Dziennikarz przekazał, że po trwającym około dwóch godzin przesłuchaniu na komisariacie zarówno on, jak i pracujący z nim rosyjski operator zostali zwolnieni. Rosyjska policja zwolniła także później dwóch proukraińskich działaczy, którzy zostali zatrzymani wraz z Tomaszem Kułakowskim.
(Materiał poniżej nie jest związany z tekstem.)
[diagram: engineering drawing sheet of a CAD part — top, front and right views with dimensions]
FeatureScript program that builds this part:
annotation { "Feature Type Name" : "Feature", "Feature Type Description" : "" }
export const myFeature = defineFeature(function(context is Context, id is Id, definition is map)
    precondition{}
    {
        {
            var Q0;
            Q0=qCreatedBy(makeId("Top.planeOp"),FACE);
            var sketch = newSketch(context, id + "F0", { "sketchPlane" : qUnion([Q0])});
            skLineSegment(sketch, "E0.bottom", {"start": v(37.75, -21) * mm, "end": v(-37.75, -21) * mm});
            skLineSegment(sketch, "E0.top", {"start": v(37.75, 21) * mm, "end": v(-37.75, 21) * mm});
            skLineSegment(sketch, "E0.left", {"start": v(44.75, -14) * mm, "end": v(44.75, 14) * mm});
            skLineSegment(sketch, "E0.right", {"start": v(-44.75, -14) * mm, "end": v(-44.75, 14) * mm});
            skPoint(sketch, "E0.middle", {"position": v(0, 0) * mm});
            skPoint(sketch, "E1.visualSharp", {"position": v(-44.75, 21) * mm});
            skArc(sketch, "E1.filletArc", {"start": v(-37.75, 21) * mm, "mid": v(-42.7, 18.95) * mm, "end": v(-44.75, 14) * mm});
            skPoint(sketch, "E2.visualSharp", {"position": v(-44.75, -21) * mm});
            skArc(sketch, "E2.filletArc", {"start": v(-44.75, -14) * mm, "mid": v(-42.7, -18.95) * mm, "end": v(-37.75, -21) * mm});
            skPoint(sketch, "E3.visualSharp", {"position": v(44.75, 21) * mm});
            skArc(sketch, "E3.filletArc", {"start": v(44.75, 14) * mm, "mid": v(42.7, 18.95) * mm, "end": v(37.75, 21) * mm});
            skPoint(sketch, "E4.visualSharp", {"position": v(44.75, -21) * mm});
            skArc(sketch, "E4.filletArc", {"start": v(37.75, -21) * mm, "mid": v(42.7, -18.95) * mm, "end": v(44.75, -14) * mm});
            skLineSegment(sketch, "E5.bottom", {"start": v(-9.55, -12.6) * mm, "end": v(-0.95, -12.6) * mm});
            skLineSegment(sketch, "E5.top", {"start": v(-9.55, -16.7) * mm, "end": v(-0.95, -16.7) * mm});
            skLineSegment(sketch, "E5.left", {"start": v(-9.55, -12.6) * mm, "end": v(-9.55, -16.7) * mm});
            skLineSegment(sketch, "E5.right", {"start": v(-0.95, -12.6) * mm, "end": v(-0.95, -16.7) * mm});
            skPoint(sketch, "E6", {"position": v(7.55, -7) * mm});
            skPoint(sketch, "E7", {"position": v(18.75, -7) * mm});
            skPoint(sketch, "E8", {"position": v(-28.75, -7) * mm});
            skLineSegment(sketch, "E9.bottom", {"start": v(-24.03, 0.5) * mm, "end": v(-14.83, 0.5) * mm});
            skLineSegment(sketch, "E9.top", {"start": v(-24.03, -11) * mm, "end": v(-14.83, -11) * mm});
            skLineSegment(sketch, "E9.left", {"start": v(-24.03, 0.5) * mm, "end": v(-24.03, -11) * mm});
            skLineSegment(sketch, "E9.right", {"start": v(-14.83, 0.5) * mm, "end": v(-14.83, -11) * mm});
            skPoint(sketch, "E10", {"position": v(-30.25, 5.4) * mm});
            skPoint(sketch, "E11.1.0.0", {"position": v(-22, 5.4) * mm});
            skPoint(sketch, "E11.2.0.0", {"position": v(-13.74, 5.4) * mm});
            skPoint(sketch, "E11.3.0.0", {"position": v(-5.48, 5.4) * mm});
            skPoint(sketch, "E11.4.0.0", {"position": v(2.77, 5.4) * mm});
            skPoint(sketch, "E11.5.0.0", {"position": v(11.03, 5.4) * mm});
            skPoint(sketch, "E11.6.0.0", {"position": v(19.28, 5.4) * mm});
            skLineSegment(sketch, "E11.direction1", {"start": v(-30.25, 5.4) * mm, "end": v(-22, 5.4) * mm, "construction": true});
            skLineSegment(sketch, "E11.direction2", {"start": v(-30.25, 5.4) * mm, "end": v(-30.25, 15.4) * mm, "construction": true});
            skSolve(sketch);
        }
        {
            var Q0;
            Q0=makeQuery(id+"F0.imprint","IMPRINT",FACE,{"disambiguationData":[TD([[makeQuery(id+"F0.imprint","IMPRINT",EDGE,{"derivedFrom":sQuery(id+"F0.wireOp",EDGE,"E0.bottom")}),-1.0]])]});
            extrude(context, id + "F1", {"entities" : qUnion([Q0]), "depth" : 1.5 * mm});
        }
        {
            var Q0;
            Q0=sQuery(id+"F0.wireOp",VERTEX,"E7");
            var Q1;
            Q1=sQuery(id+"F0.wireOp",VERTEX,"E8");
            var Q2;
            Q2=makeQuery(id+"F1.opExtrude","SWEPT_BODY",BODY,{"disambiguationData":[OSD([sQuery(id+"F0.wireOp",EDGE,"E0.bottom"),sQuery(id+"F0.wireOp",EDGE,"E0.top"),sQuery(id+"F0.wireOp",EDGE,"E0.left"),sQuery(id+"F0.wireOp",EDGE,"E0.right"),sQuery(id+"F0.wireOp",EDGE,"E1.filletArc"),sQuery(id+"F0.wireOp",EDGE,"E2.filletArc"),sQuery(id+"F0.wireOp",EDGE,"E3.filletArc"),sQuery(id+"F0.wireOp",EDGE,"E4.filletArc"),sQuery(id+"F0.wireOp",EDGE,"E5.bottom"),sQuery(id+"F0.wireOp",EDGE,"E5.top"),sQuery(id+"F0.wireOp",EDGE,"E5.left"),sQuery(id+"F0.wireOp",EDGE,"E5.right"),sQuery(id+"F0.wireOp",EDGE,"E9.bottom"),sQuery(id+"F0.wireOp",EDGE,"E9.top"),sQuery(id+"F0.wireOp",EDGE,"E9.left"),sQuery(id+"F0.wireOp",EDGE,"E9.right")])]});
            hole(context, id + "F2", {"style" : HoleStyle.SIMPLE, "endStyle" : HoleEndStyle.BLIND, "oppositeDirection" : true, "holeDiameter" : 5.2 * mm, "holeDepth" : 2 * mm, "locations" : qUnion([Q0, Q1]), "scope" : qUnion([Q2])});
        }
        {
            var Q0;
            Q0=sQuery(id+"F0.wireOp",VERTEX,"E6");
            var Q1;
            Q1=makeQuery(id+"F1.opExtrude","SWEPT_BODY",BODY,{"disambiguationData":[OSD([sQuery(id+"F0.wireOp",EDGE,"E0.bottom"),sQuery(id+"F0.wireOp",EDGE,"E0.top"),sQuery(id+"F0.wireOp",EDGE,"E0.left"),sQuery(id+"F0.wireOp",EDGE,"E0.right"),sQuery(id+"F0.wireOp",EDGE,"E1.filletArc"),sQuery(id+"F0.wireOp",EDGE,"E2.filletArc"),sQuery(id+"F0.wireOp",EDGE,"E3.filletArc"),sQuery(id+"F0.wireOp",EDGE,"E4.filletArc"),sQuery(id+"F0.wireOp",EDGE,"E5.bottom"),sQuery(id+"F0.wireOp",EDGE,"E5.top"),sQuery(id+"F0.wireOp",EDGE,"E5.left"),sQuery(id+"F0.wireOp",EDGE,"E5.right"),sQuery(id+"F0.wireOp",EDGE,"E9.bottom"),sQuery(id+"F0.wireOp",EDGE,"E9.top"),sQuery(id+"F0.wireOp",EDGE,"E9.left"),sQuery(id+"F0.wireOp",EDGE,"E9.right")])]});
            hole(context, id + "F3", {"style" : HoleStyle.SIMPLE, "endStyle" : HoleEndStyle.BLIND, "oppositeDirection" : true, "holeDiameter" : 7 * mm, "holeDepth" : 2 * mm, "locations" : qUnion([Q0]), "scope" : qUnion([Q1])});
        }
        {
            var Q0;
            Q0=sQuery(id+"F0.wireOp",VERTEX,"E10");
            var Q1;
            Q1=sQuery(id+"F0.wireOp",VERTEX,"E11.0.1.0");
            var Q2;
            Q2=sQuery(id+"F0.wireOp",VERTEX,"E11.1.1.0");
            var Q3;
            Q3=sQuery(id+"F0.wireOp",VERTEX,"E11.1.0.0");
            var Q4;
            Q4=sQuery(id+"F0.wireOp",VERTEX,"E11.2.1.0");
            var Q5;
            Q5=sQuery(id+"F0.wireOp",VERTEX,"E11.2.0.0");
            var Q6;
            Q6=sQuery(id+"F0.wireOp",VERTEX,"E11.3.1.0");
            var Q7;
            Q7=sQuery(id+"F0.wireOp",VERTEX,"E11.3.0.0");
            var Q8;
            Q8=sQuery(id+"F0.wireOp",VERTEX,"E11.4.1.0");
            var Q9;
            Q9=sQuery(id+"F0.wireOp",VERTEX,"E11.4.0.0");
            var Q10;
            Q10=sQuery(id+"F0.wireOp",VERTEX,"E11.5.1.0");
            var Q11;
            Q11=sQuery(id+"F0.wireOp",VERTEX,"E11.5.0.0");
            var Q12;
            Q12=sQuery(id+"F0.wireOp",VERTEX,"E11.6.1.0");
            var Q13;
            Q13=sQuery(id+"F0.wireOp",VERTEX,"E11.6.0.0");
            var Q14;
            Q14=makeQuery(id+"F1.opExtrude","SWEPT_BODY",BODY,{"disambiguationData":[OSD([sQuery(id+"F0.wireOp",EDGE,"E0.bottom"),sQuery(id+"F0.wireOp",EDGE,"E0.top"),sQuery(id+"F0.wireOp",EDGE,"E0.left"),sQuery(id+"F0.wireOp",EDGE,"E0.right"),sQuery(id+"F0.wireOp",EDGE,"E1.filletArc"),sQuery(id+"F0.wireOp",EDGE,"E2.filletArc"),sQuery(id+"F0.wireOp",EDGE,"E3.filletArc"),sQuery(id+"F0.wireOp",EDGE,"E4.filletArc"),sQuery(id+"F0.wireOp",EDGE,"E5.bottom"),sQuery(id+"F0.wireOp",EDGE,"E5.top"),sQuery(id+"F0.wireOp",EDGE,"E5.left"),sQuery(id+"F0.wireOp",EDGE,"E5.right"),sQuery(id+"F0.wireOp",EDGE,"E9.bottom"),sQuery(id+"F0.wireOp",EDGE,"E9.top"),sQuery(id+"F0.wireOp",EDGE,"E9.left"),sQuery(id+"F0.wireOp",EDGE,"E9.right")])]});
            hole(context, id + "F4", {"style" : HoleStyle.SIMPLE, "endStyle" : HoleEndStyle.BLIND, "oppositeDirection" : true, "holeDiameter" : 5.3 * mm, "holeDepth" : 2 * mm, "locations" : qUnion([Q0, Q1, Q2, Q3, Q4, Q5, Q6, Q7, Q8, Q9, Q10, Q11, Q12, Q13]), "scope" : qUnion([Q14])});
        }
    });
Rozmówcy Polsatu to Leonid Kuźmin i Ołeksandr Krawczenko. Wcześniej zostali oni zatrzymani 9 marca, podczas akcji poświęconej 201. rocznicy urodzin ukraińskiego wieszcza narodowego Tarasa Szewczenki. 12 marca sąd w Symferopolu skazał ich na 40 dób robót publicznych za posiadanie zakazanej na Krymie symboliki. Chodziło o ukraińskie flagi narodowe.
Krym po aneksji
Od początku trwającej od marca ubiegłego roku rosyjskiej okupacji Krymu z półwyspu uciekło ok. 20 tysięcy osób.
REKLAMA
Zakaz zgromadzeń, zatrzymania niepokornych i rozmowy o polityce tylko we własnej kuchni - tak opisują życie na Krymie uchodźcy, którzy nie mogą i nie chcą tam powrócić po aneksji należącego do Ukrainy półwyspu dokonanej przez Rosję.
Stała kontrola ze strony nowych, rosyjskich władz, zła sytuacja gospodarcza i zubożenie społeczeństwa, ale też brak zainteresowania, a wręcz izolacja ze strony Kijowa - wytykają ci, którzy tam pozostali.
27 lutego minął rok od symbolicznego upadku ukraińskich rządów na Krymie. 12 miesięcy temu prorosyjskie bojówki zajęły siedzibę parlamentu krymskiej autonomii w Symferopolu. Otworzyło to drogę do tzw. referendum, w następstwie którego Rosja uznała Krym za swoje terytorium.